SOURCE PASSAGE:
BEGIN

Hi Brett!
While you're reassembling, think of the advantages that this
trick can give you. This kind of assignment can be useful for
implementing what the C world calls static local variables.
You can set a word to a literal string value, then append to
that string to create a string accumulator. This allows you
to build a string incrementally.
You can set a word to a literal block and store values in it.
This allows you to use a function like a Scheme closure, a
function with values bundled in it, like OOP in reverse. This
technique allows OOP-like programming with better control of
your data because it is hidden inside the function. Look at
http://www.bigfoot.com/~brian.hawley/rebol/require.r for an
example of how this technique can make for bulletproof code.
The most fun with this technique comes when you use compose
to create your code blocks. For example, consider this:
f: func [key] [
table: make hash! [a "a" b "b"] table/:key
]
Trivial, true, but imagine that pattern with a much larger
hash table, or a large binary value, or a dozen charsets for
a parse process. You can't directly represent those values
as literals - they get recreated every time. Do that in a
function and the function gets really slow. But do this:
f: func [key] compose [
table: (make hash! [a "a" b "b"]) table/:key
]
and the hash table is only created once, right before the
function is created. All calls to f then reference the now
literal hash table, making for a very fast, memory efficient
function.
If you can use literal hash tables in a function, you can do
one of the coolest tricks from the functional-language world,
memoization. When you memoize a function, it remembers the
results of the calls to the function, so that later calls of
that value don't have to recalculate the result. You can even
do this from the outside with a separate function, although
REBOL's flexible args make the general case of that rather
tricky (I'll work on it). Here's a one-arg memoize function:
memoize: func ["One-arg memoize, kinda weak :(" 'f [word!]] [
set f func [x /local f saved res] compose [
f: (get f) saved: (make hash! [])

END

DATA EXTRACTS:

BEGIN

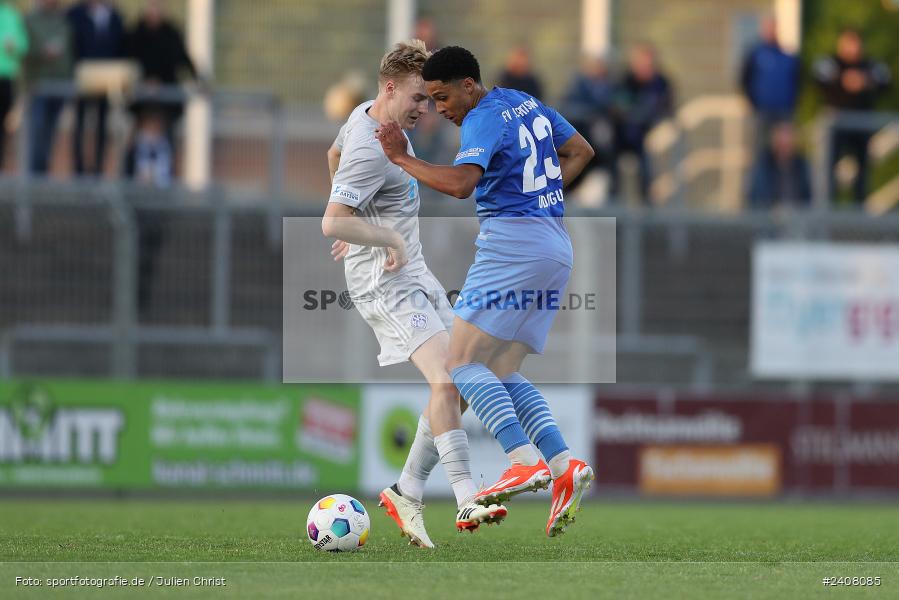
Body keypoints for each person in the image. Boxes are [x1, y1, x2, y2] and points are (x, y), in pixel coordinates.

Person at [375, 46, 596, 537]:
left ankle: (521, 460)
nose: (440, 109)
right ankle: (563, 467)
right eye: (430, 100)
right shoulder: (526, 102)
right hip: (555, 247)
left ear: (469, 85)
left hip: (512, 246)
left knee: (459, 366)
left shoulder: (482, 117)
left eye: (443, 97)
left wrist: (400, 156)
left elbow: (460, 185)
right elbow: (582, 151)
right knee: (500, 368)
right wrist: (543, 198)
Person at [322, 40, 507, 549]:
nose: (425, 109)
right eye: (417, 99)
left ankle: (406, 490)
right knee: (450, 377)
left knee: (464, 380)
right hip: (383, 282)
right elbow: (331, 220)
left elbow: (331, 154)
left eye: (429, 99)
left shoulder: (370, 122)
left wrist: (357, 216)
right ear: (388, 88)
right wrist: (379, 234)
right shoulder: (369, 145)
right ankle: (468, 495)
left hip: (414, 272)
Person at [813, 28, 891, 204]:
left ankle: (859, 213)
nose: (852, 48)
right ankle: (829, 211)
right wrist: (843, 80)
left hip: (861, 127)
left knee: (862, 172)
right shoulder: (832, 62)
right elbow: (818, 77)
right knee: (830, 170)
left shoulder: (869, 65)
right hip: (837, 127)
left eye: (855, 43)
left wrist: (864, 81)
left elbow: (886, 80)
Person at [126, 0, 197, 145]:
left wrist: (197, 79)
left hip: (166, 100)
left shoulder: (171, 34)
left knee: (166, 142)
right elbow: (128, 61)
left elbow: (183, 59)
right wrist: (144, 82)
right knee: (138, 143)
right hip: (142, 102)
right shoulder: (136, 33)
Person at [124, 105, 172, 318]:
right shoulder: (133, 150)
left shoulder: (165, 149)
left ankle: (141, 301)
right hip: (138, 209)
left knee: (148, 258)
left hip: (156, 210)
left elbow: (168, 177)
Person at [67, 0, 125, 177]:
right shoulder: (75, 14)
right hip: (82, 78)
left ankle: (98, 168)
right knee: (79, 123)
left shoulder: (114, 16)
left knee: (102, 124)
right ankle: (79, 169)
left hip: (106, 79)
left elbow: (119, 47)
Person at [612, 43, 672, 204]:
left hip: (649, 138)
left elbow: (665, 111)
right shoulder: (626, 81)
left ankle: (648, 208)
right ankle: (615, 206)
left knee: (647, 167)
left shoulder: (661, 84)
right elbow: (618, 108)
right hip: (625, 137)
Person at [740, 15, 800, 154]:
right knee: (759, 150)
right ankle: (759, 175)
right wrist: (751, 102)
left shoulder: (787, 56)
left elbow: (797, 81)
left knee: (784, 151)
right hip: (761, 111)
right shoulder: (754, 54)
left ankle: (782, 176)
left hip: (784, 111)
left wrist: (793, 103)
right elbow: (744, 79)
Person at [24, 0, 70, 175]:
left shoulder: (64, 21)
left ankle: (42, 175)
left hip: (60, 86)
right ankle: (33, 177)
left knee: (50, 135)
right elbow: (24, 49)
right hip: (38, 86)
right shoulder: (29, 20)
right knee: (37, 131)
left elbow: (69, 53)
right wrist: (41, 51)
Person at [560, 52, 616, 196]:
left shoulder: (610, 86)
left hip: (600, 143)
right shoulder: (579, 86)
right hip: (583, 135)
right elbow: (569, 108)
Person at [747, 121, 811, 210]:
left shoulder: (803, 166)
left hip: (798, 219)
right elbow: (756, 199)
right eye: (781, 143)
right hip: (768, 219)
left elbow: (809, 199)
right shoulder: (763, 166)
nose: (785, 146)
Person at [0, 1, 28, 171]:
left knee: (4, 125)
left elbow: (23, 44)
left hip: (6, 78)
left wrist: (15, 46)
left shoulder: (11, 15)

END

PROBLEMS AND TASKS:
1) According to the REBOL forum post, when is the hash table created if compose is used to build the function body?
2) Extend the REBOL forum post, picking up right after its last line.

OUTPUTS IN ORDER:
1) Only once, right before the function is created.

2)
either res: select saved :x [first res] [
res: f x
append saved reduce [:x reduce [res]]
res
]
]
]
I know, it looks awkward, but this can speed up functions
that have to go through even worse trouble to calculate
their values in the first place. It also helps with those
that use deep self-recursion to calculate their values, as
REBOL's stack space is quite limited.
Fun stuff?
Brian Hawley
[EMAIL PROTECTED] wrote:
><picks jaw off ground/>
>
>Thanks Ingo,
>I'll just have to go away and reassemble some brain patterns...
>
>Brett.
>
>----- Original Message -----
>From: <[EMAIL PROTECTED]>
>To: <[EMAIL PROTECTED]>
>Sent: Sunday, July 02, 2000 12:48 AM
>Subject: [REBOL] Parser seems to have bug - different results on multiple
>calls. Re:(4)
>
>
> > Hi Brett,
> >
> > maybe this little func 'll show you what's happening ...
> >
> > test: func [] [
> > s1: ""
> > s2: copy ""
> > append s1 "Hi, I'm changed"
> > append s2 "I'm not ..."
> > source test
> > ]
> >
> > >> test
> > test: func [][
> > s1: "Hi, I'm changed"
> > s2: copy ""
> > append s1 "Hi, I'm changed"
> > append s2 "I'm not ..."
> > source test
> > ]
> >
> > You see, s1 has literally been changed in the source-code,
> > s2 has not. (It's one of the Rebol traps everyone has to
> > fall into once.)